Recognizing a boundary is the architectural equivalent of the bioethical standard of informed consent [3]. In medicine, a patient’s nod is not sufficient legal grounds for surgery because the patient may not understand the risks. Similarly, in software, a click is not sufficient grounds for a high-stakes transaction if the context is ambiguous. We must proactively identify where our knowledge of the user runs out.

Principle 2: Move the boundary

If a boundary exists, we do not always have to stop the user with a pop-up dialog. Good design can often move the boundary to a place where friction is lower.

Consider the “Watch” button again. If the button were colored red and labeled “Rent for $5.99,” the ambiguity would vanish.

This touches on what Norman calls affordances and signifiers [4]. By changing the signifier (the label and color), we change the user’s understanding before they act. The intent boundary—the point of “inadequate knowledge”—shifts. When the user clicks the red button, the system now knows that the user understands the cost. The action is now safe.

Principle 3: Peek across the boundary

When certainty is impossible, systems can sometimes “peek” across a boundary by lowering the stakes.

If the streaming service cannot change the button design, it could start playing the video with a superimposed message: “Premium Content. Cancel within 60 seconds to avoid charges.”

This approach allows the user’s proximate intent (watching) to proceed while provisionally verifying their ultimate intent (paying). It respects the boundary by making the crossing reversible and low-risk.

Principle 4: Never sneak across

The defining characteristic of “dark patterns” [1] is the surreptitious crossing of intent boundaries. Sneaking takes many forms:

This principle aligns with Cavoukian’s concept of Privacy by Design, specifically the requirement for “Respect for User Privacy” [5]. An agent that sneaks across boundaries undermines the very concept of agency. It treats the user not as a principal to be served, but as a resource to be mined.

5. Conclusion

Mishandled intent boundaries are at the heart of the modern trust crisis in technology. As we build the next generation of digital agents, we must do better. We cannot treat intent as a binary switch that is either “on” or “off.” We must build architectures that recognize the semantic void between a click and a commitment.

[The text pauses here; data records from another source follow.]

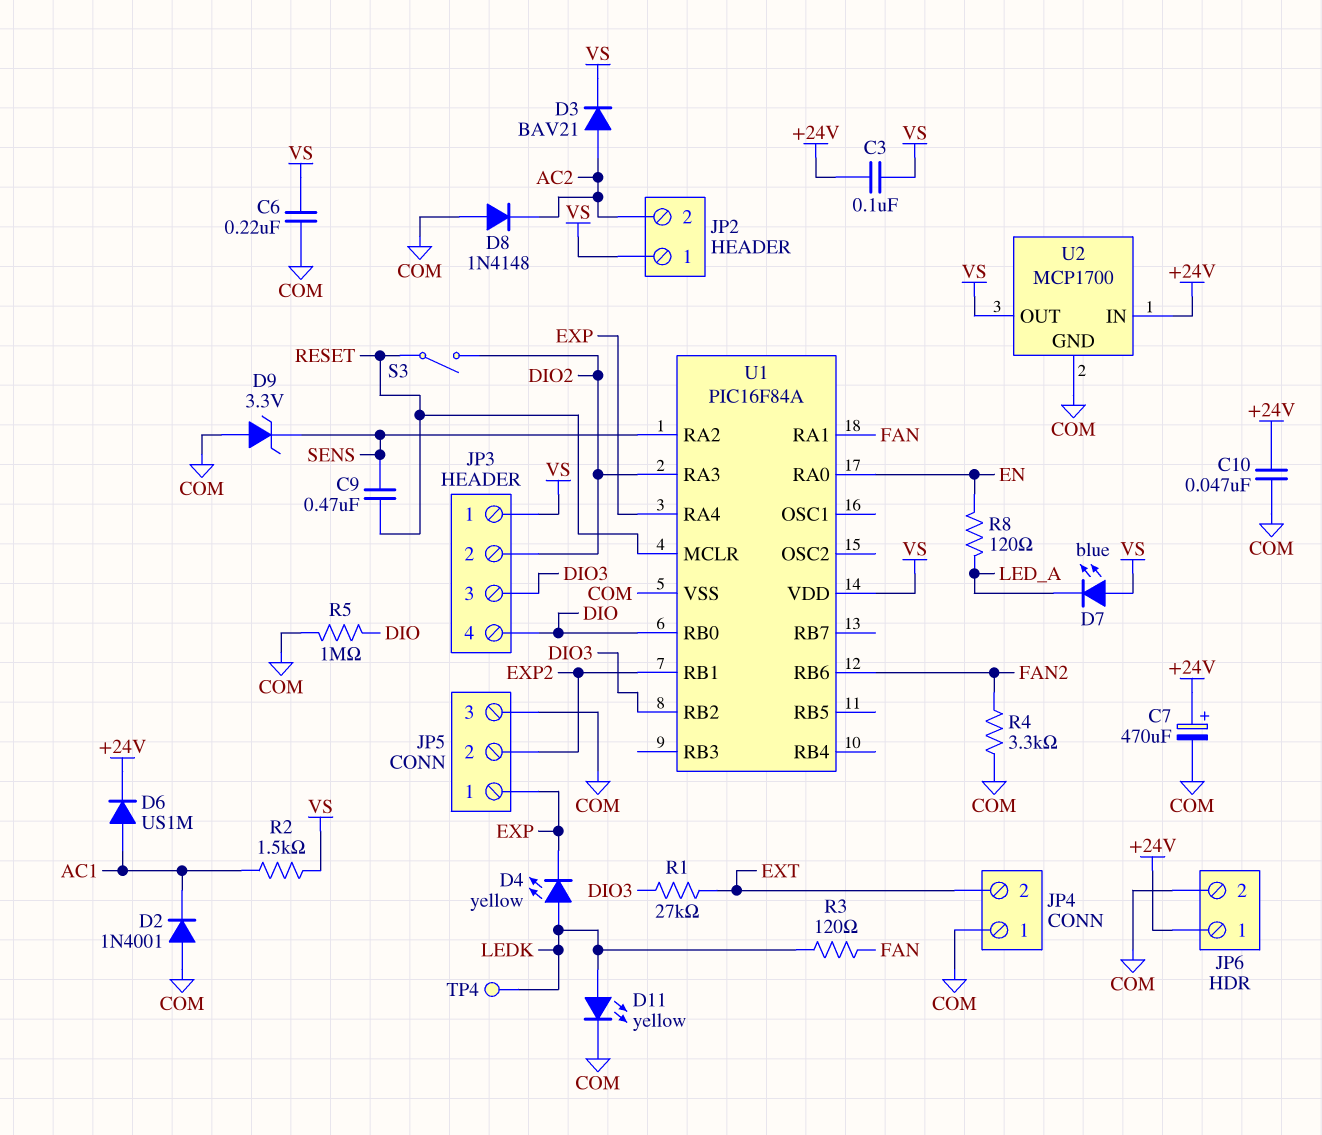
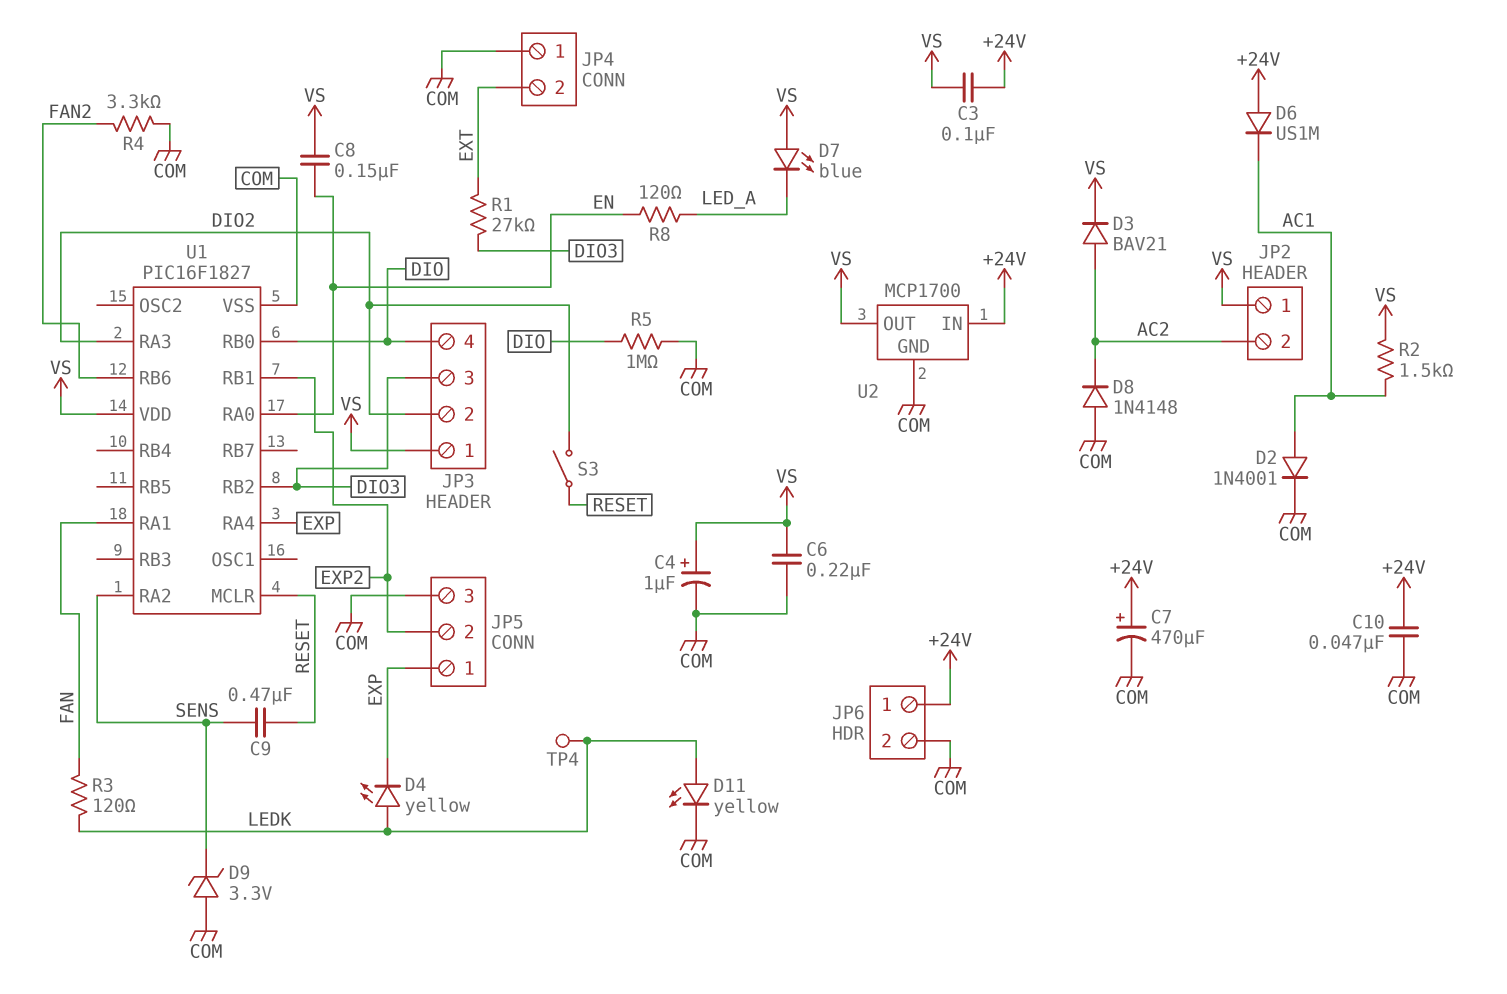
C4: none -> 1uF (plus VS, minus COM)
C8: none -> 150nF (EN, VS)
D2: diode 1N4001 (A COM, K AC1) -> diode 1N4001 (A AC1, K COM)
D6: diode US1M (A AC1, K +24V) -> diode US1M (A +24V, K AC1)
U1: PIC16F84A -> PIC16F1827

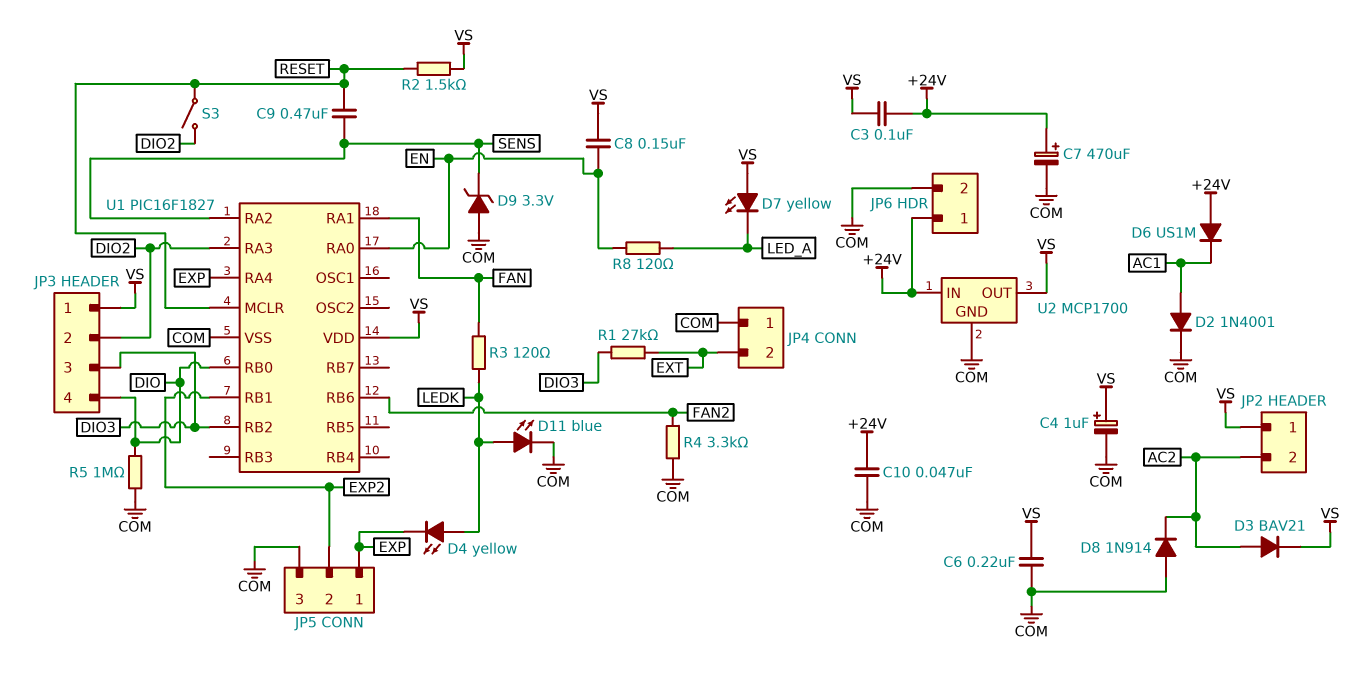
D7: LED blue (A VS, K LED_A) -> LED yellow (A VS, K LED_A)
D8: diode 1N4148 (A COM, K AC2) -> diode 1N914 (A COM, K AC2)
D11: LED yellow (A LEDK, K COM) -> LED blue (A LEDK, K COM)
R2: 1.5k (AC1, VS) -> 1.5k (RESET, VS)
TP4: test point (LEDK) -> none

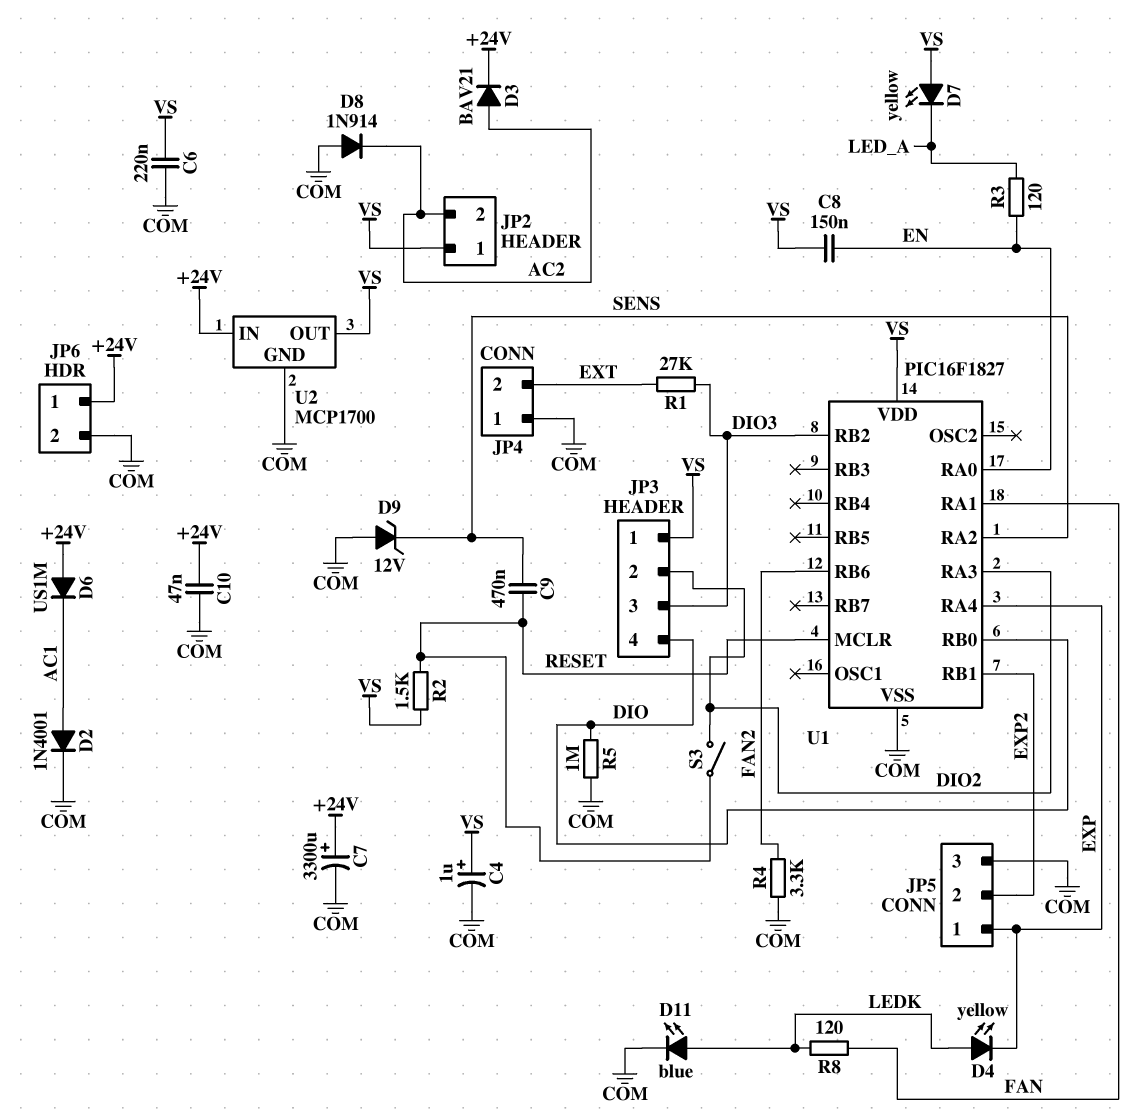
C3: 100nF (+24V, VS) -> none
C7: 470uF (plus +24V, minus COM) -> 3300uF (plus +24V, minus COM)
D3: diode BAV21 (A AC2, K VS) -> diode BAV21 (A AC2, K +24V)
D9: zener 3.3V (A COM, K SENS) -> zener 12V (A COM, K SENS)
R3: 120 (FAN, LEDK) -> 120 (EN, LED_A)
R8: 120 (EN, LED_A) -> 120 (FAN, LEDK)

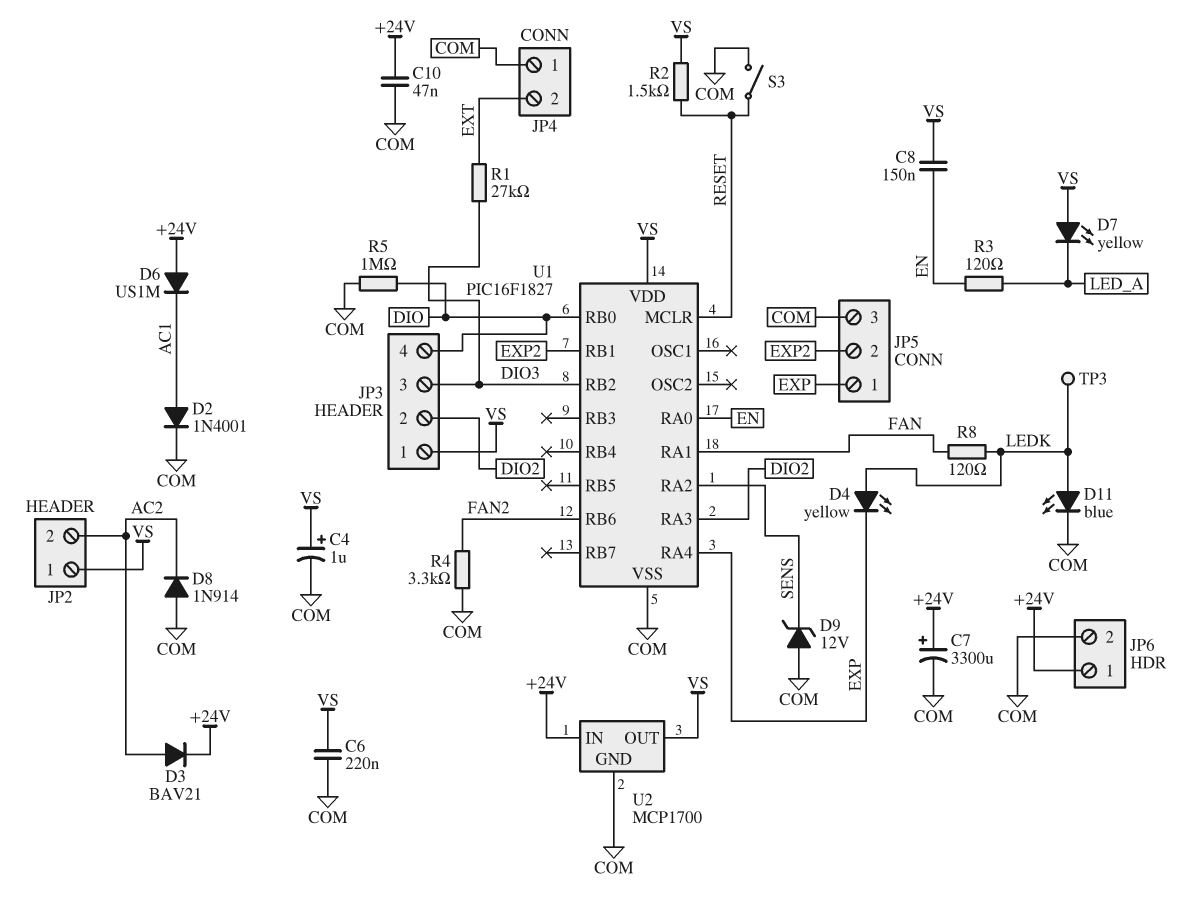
C9: 470nF (RESET, SENS) -> none
S3: switch (DIO2, RESET) -> switch (COM, RESET)
TP3: none -> test point (LEDK)

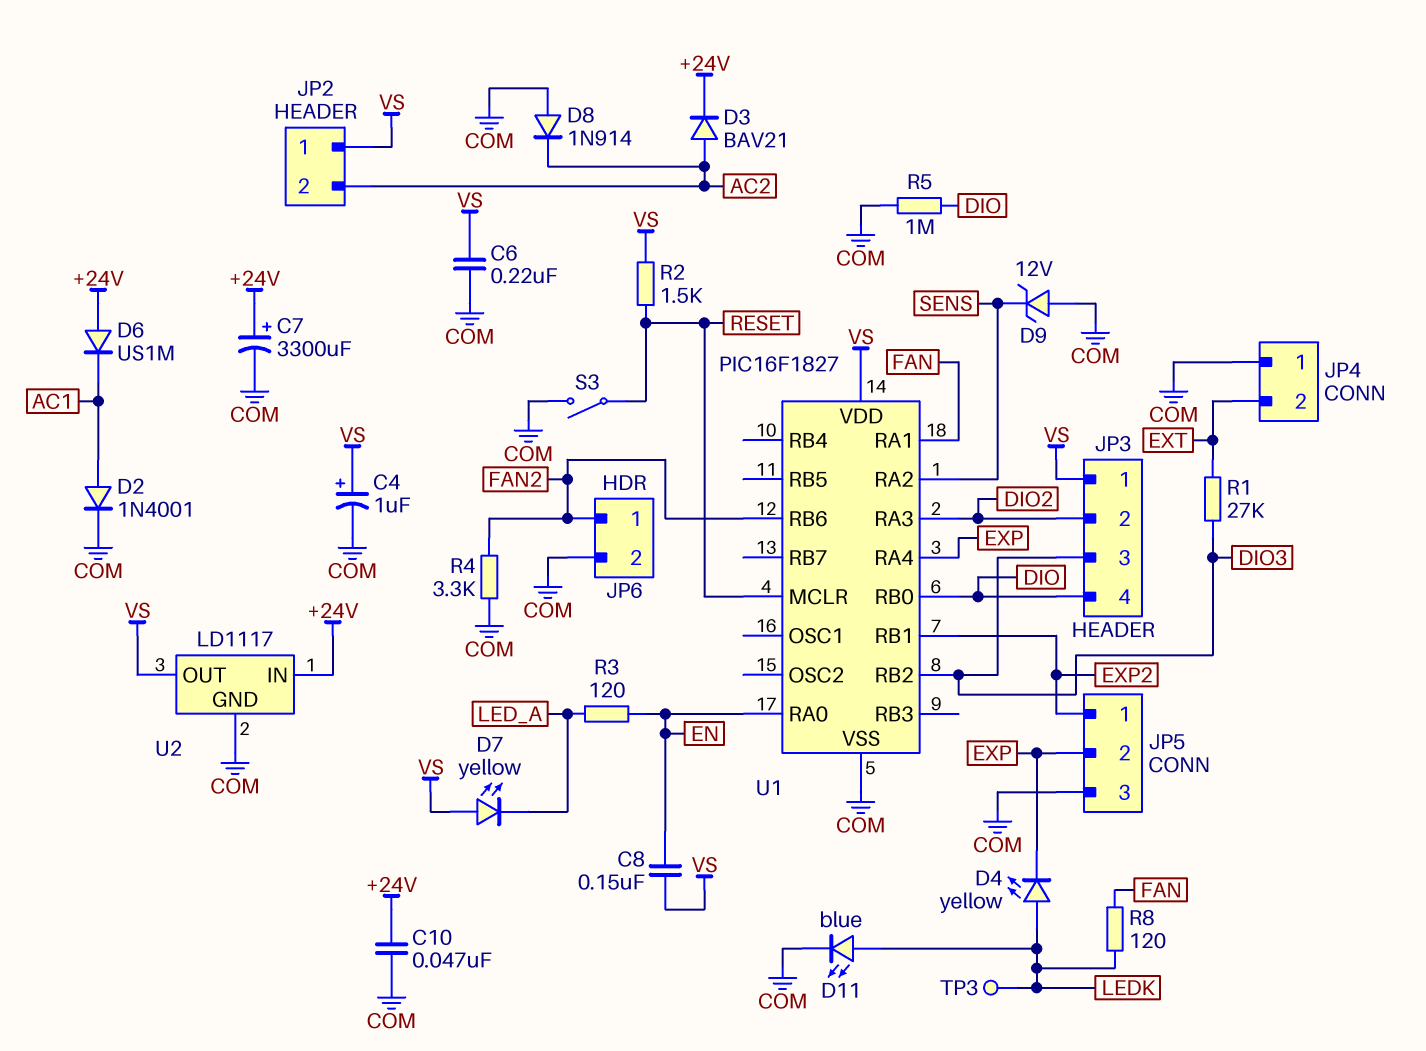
JP5 pin 1: EXP -> EXP2
JP5 pin 2: EXP2 -> EXP
JP6 pin 1: +24V -> FAN2
U2: MCP1700 -> LD1117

The best systems will be those that see intent boundaries not as obstacles to conversion, but as the necessary borders of human autonomy.


References

[1] Brignull, H. 2010. Dark Patterns: Deception vs. Honesty in UI Design. A List Apart.

[2] Anscombe, G.E.M. 1957. Intention. Harvard University Press.

[3] Faden, R.R. and Beauchamp, T.L. 1986. A History and Theory of Informed Consent. Oxford University Press.

[4] Norman, D.A. 2013. The Design of Everyday Things. Basic Books.

[5] Cavoukian, A. 2009. Privacy by Design: The 7 Foundational Principles. Information and Privacy Commissioner of Ontario.